4. my friend Tricia, having a baby boy yesterday. Hopefully I will get to see her and meet him soon.

5. my computer working today when I REALLY needed it to. Sometimes I never know and today I was pleasantly surprised.

6. the very nice conversation I had with my brother-in-law, Steve. He is a really good guy and I enjoy talking with him.

7. getting to see Will and Marcelis, the landscapers. I haven't seen them in a long time and it was nice to catch up.

8. the flowers in the yard starting to bloom. It is going to be super-gorgeous soon!

9. getting all caught up on 24.

10. my stress level being very minimal. This is such an incredible blessing and I have God and Todd to thank. I have been blessed more than I will ever even come close to deserving, and Todd is amazing for giving me such a wonderful home life.

Monday, March 20, 2006

3/20/06



RACE DAY was fantastic. Sarah, Amy P. and I had a great time and we all did a super job. It is amazing when I think back to how pathetic I was just 2 months ago. I never would have thought I could (and would) run a 4 mile race. Thanks to everyone who was so supportive of me. I will keep you up to date on my progress and then next race!

I am thankful for...

1. Amy and Mike Parrott and their children, Melanie Chitwood, Anu, Sarah and Ben, Michael and Daniel all coming to the race to cheer me on. I am especially thankful for Todd and all of his words of encouragement. I look forward to running some races with him in the future. I am so glad that he is my best friend. I couldn't ask for better.

2. the wonderful card Ashley Pyle and family sent to me. I rarely get to see Ashley and it was so thoughtful of her to send me a card wishing me the best of luck during the race. I re-reminded me that I need to reach out to people more often. I know how much it means to me!

3. my Aunt Vanessa, who completed who first marathon yesterday and gave all of the glory to God. Good job Vanessa! We are all so proud of you. I watched your interview on the Today Show this morning and tears came to my eyes. I am touched that your beautiful babies inspired you to accomplish such an incredible goal.

4. Todd having such a wonderful birthday party. Wow! I am married to a 32 year old!

5. Sarah, Anu, and Todd helping me make Todd's birthday super special and for the Parrotts, who came over to help us celebrate.

6. Sarah returning home safe and sound with Ben.

7. DVRs

8. having a quiet house, even though we loved having Sarah, Ben and Anu here.

9. the wonderful sleep I was blessed with last night.

10. the helpful hints family and friends give me with respect to raising the boys. I greatly appreciate the, "have you tried this" suggestions. It makes child-rearing much easier.

Wednesday, March 15, 2006

3/15/06



I LOVE having Sarah and Ben here, and so do Todd, Michael and Daniel. We are having so much fun and I wish I could live next to her always. I am already sad that Sunday is closing in on us. Makes me SAD!

I am thankful for...

1. Sarah babysitting ALL of the boys while Todd and I went out and had a spectacular dinner at Barrington's. YUMMY!! And to top it off, she said Daniel and Michael were very good.

2. eating lunch wit Michael at his school.

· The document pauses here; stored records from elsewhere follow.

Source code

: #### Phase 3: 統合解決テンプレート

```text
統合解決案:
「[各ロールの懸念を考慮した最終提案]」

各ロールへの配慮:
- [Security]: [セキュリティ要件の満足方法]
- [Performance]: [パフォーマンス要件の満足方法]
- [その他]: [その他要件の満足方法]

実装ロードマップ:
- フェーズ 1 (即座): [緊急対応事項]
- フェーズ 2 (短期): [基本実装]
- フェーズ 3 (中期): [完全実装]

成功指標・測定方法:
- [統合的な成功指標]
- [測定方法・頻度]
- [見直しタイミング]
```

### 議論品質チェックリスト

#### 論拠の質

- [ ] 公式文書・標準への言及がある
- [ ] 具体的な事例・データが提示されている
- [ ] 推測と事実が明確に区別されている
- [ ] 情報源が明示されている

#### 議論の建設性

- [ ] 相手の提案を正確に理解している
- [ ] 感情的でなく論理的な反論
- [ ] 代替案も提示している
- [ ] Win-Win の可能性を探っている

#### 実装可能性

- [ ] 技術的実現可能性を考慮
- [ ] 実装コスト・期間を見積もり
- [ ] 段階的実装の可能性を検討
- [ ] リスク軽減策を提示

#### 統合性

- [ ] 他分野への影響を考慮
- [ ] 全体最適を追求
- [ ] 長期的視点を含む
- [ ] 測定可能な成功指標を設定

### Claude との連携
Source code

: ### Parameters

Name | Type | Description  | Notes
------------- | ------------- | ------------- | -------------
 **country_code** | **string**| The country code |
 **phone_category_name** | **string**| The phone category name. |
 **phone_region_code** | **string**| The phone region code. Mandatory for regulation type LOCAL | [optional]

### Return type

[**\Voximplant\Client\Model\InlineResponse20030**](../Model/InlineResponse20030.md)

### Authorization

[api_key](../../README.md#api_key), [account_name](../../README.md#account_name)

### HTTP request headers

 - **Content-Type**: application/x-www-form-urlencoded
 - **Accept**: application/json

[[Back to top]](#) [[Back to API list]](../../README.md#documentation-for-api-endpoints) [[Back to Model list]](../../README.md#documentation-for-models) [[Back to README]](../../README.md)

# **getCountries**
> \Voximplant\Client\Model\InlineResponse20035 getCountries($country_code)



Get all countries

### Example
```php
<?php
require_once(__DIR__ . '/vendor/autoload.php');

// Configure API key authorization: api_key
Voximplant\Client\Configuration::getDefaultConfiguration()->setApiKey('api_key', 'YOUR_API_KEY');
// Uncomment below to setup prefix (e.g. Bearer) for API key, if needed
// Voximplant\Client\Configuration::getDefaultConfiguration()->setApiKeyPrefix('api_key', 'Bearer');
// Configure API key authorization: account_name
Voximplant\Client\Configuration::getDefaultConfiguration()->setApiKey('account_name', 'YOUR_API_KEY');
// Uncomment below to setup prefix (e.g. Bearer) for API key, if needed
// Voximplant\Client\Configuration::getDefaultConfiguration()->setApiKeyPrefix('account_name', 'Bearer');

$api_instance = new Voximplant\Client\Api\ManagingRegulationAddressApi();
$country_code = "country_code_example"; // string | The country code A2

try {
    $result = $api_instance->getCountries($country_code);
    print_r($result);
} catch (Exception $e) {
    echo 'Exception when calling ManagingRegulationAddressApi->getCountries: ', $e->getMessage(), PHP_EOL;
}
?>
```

We decided to pick him up early, and I just so happened to get him right at lunch time. So instead of rushing, I chose to sit, and eat with him and his friends and I had a great time. Michael, even though he can be quite a handful at times, is so sweet and I enjoy him soooo much.

3. Todd and Sarah getting along so well. It reminds me of how much I enjoy spending time with My sister-in-law, Carey's, husband, Steve.

4. my friend Cassie, sending me the most wonderful email today. He words inspired me and made me so happy. Thank you Cassie for being so sincere and reflective. I just happened to be thinking about you today, wondering how you were doing. We have to get the boys together soon.

5. my great shopping spree today. Toddy's birthday is coming up soon.

6. the great runs Sarah and I have been going on. I am so proud of her....and me. We both ran 4 miles without stopping yesterday.

7. strict schedules. I think that is why it has been so easy to handle all of the boys.

8. the countless number of blessings in my life. Why I am so blessed, I don't know. Thank you God.

9. my mom. Even though she is soooooo silly and indecisive, I love her so much.

10. my friend Jason. Please pray for his upcoming surgery and possible job change.